> _ATTIVITÀ_
• A. Trascrivi dalla lettera ai pazienti il brano che va da "Sarzana, 30 marzo" a "mia anziana mamma.".
• B. Porta avanti la lettera ai pazienti, riprendendo subito dopo la sua ultima frase.

> _TESTO FORNITO_
◇ ◇ ◇ ◇ ◇ ◇ ◇
Sarzana, 30 marzo 2020

 

Mia cara o mio caro paziente,

siete tutti nel mio pensiero.

Vi sono vicino, a voi, ai vostri cari, e a tutti attorno a voi.

Mi auguro che stiate bene, come stiamo bene, e uniti, io, la mia famiglia e anche la mia anziana mamma.

Condivido preoccupazioni e sofferenze come pesano su tutti noi esseri dell'umanità.

 Ho visto dolori e piango degli amici.

Ma voglio anche dirvi che sento tante ricchezze in questi giorni angosciosi, tante profondità toccare i nostri cuori.

E questo farà bene a tutti.

Questo rallentare, questo svuotare, nel silenzio dei giorni dilatati, in cui di colpo sono evaporate abitudini, ritmi, certezze, doveri, sicurezze, aspettative, priorità…. si guarda inevitabilmente NELLA PROPRIA VITA CON ALTRI OCCHI.
◇ ◇ ◇ ◇ ◇ ◇ ◇
> _MATERIALE FORNITO_
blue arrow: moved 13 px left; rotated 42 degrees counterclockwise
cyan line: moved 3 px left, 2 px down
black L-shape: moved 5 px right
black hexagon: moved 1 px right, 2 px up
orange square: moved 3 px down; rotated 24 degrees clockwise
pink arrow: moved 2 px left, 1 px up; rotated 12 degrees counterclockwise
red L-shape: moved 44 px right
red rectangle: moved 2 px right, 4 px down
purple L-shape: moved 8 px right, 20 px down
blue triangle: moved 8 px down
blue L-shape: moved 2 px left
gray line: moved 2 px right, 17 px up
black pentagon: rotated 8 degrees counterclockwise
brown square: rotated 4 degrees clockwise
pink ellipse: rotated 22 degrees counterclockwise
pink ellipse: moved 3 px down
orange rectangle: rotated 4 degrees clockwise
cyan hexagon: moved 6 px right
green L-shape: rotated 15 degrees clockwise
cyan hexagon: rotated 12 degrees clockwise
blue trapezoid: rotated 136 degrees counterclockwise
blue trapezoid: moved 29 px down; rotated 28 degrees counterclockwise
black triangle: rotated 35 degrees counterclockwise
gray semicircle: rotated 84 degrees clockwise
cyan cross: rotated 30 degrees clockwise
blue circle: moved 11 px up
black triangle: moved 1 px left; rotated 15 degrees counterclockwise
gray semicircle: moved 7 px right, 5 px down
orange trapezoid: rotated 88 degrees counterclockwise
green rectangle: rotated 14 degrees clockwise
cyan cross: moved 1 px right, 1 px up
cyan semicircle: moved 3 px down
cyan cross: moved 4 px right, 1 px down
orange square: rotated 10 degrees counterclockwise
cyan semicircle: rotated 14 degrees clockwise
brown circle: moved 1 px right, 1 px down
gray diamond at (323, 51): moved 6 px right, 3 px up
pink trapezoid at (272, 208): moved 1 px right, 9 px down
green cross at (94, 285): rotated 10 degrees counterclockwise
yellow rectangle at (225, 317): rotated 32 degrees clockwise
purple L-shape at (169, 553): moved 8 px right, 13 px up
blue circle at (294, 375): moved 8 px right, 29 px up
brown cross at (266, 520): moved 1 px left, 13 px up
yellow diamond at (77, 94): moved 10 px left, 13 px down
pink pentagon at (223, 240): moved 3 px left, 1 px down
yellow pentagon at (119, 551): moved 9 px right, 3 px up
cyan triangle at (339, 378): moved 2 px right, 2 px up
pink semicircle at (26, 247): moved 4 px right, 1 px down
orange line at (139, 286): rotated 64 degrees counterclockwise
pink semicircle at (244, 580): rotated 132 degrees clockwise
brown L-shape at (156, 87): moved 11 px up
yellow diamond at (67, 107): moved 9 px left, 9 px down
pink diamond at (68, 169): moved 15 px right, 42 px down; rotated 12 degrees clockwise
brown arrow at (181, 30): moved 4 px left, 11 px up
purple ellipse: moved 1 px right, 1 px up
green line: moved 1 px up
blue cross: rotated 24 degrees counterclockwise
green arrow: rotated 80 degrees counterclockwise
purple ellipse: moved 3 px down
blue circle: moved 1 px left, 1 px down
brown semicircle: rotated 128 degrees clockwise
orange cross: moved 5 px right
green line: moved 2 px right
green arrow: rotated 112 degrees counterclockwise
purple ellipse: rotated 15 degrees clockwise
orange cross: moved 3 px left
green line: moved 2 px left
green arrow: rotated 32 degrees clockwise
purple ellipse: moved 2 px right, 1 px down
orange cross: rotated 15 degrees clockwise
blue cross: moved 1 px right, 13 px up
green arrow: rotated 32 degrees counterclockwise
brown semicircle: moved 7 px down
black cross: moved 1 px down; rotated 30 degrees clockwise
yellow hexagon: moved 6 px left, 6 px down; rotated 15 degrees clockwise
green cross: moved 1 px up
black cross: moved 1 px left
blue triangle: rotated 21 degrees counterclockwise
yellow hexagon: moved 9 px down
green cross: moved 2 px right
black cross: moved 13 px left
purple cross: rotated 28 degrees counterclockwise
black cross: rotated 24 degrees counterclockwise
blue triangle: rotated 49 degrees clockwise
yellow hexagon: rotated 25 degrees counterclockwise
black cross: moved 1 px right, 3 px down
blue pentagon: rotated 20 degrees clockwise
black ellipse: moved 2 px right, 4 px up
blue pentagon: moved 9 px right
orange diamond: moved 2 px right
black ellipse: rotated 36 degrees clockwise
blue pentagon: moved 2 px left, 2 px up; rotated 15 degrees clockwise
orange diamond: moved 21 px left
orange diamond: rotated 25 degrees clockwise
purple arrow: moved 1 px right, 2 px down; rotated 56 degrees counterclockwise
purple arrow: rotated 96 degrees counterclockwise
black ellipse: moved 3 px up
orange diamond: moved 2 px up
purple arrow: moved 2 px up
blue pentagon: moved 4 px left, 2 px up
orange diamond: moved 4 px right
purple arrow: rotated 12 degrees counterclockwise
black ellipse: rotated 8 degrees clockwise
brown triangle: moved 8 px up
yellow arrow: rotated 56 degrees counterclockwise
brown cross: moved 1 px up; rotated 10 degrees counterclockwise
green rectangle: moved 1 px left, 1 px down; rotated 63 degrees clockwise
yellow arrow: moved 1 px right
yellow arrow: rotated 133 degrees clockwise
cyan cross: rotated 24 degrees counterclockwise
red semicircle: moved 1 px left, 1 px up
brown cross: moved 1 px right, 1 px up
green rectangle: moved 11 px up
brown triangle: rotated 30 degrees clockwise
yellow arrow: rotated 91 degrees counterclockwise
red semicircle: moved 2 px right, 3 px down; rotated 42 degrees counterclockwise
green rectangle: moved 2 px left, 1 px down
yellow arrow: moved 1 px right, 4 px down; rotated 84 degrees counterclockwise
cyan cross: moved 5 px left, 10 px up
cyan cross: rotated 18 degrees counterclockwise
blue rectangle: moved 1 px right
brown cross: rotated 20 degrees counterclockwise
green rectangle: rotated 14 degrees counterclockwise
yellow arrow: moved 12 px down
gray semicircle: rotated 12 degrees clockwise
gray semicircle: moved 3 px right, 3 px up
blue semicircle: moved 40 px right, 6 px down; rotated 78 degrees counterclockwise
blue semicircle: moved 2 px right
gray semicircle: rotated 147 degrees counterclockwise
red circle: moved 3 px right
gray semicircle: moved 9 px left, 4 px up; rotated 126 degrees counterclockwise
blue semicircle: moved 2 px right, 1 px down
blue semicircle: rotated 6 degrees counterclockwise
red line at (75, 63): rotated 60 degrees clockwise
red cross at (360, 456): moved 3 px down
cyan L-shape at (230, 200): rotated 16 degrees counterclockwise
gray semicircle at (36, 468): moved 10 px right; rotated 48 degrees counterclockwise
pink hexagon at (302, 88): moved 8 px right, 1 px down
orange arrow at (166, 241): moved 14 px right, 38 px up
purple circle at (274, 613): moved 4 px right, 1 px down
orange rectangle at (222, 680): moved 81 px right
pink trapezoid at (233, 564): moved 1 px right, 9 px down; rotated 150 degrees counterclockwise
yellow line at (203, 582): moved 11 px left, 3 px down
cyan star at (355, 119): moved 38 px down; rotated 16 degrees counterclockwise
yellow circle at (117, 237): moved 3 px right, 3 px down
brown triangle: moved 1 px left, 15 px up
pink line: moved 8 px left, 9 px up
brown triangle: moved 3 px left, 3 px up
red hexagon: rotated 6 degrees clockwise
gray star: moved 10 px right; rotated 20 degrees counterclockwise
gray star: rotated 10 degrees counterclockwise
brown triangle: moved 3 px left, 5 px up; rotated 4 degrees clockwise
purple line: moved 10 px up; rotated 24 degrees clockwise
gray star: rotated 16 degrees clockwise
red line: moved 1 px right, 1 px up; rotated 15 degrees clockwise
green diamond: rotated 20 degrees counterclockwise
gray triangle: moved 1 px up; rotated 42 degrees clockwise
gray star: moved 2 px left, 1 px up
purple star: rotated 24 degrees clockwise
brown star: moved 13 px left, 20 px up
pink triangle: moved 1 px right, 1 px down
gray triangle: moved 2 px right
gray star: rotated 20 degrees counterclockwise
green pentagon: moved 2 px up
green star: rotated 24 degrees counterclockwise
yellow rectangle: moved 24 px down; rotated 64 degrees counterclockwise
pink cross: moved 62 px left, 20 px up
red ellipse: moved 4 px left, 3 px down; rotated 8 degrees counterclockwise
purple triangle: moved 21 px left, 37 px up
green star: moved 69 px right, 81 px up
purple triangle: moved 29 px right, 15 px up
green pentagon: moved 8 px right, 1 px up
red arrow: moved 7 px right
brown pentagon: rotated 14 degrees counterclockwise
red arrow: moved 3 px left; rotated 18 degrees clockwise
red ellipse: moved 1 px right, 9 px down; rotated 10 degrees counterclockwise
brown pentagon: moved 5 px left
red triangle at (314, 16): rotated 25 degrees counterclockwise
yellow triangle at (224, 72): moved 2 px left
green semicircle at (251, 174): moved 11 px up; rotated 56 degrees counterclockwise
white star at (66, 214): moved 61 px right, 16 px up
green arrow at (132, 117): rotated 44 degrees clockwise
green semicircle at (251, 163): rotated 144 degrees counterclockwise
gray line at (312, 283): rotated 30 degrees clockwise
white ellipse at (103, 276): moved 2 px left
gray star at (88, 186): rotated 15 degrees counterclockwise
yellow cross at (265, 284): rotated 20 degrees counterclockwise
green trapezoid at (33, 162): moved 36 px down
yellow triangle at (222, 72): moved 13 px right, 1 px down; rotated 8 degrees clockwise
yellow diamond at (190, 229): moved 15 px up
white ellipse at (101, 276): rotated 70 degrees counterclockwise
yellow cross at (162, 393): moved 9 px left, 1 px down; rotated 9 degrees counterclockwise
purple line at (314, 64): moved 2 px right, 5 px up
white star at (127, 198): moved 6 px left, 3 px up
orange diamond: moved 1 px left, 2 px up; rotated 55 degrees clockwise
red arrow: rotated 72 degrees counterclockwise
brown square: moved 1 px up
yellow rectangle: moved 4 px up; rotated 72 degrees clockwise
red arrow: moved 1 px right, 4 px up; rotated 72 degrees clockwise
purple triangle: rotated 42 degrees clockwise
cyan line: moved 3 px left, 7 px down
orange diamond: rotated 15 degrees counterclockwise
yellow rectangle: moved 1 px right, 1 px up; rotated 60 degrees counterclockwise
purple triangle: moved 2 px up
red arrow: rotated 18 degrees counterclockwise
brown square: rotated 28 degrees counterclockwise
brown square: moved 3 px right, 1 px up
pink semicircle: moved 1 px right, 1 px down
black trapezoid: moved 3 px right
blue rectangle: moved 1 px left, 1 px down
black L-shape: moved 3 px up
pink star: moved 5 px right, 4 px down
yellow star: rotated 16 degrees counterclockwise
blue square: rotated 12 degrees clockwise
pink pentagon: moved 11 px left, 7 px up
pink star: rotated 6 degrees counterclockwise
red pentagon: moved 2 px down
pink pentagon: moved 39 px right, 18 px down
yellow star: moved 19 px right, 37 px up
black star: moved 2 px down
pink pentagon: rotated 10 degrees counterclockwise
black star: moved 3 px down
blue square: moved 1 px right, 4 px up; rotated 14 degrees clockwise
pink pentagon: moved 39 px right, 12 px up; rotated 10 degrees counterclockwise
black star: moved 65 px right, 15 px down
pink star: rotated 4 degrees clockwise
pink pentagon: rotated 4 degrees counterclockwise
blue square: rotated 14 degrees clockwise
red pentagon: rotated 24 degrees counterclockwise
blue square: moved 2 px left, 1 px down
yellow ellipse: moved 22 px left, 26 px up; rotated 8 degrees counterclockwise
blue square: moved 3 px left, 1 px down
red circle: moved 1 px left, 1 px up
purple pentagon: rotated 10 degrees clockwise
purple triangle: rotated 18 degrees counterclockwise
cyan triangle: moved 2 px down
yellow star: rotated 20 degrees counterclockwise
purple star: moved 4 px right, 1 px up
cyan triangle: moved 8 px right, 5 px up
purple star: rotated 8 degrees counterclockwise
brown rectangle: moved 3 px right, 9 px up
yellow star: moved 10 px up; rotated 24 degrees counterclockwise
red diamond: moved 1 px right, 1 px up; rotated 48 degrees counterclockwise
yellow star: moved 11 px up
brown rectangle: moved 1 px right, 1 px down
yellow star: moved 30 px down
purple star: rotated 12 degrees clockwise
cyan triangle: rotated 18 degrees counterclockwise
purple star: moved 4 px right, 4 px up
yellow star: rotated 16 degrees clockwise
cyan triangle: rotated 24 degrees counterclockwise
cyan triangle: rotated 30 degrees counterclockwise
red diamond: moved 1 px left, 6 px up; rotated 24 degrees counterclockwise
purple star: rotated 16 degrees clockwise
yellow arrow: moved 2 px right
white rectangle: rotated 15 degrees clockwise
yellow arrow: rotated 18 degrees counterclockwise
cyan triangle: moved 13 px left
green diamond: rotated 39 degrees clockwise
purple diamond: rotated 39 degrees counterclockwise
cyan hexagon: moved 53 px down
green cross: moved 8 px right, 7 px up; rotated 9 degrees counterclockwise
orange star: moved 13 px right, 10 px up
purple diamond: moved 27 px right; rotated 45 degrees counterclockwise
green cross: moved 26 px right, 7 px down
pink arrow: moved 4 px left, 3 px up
◇ ◇ ◇ ◇ ◇ ◇ ◇
> _LE TUE RISPOSTE_
• A.
Sarzana, 30 marzo 2020

 

Mia cara o mio caro paziente,

siete tutti nel mio pensiero.

Vi sono vicino, a voi, ai vostri cari, e a tutti attorno a voi.

Mi auguro che stiate bene, come stiamo bene, e uniti, io, la mia famiglia e anche la mia anziana mamma.

• B.
E si scoprono tante cose.

Quello che resta.

Quello che manca.

Quello che conta.

 

 

India, la mia figlia più piccola che fa il liceo, mentre aspettava bendisposta le video lezioni del mattino alle 8,30, mi ha detto che non poteva credere di come le veniva di cuore da ringraziare i suoi prof alla fine. Che era buffo sentire la scuola come una conquista!  

E che i social “prima” erano un di più, mentre adesso aiutano a stare vicino.

Io ho detto che la vedo fare le solite cascate di messaggi con le amiche come prima, ma lei ha scosso la testa che ci capisco davvero poco perché per lei è davvero diverso. (e guarda caso, dati questi giorni, io ero lì nel momento in cui lei aveva voglia di spiegarmelo, e l'ho preso!)

E Pepe, il maschio di 20, ha chiarito che lui, per poter vivere in pace con noi h 24, i video-joint con i suoi amici se li fa senza nascondersi. Perché non si nasconde in casa sua!

Silenzio.

A parte che abbiamo abbozzato…, è cresciuto il ragazzo, mannaggia!

Nei bisticci con la mia padrona, inaspettatamente prende la mia parte.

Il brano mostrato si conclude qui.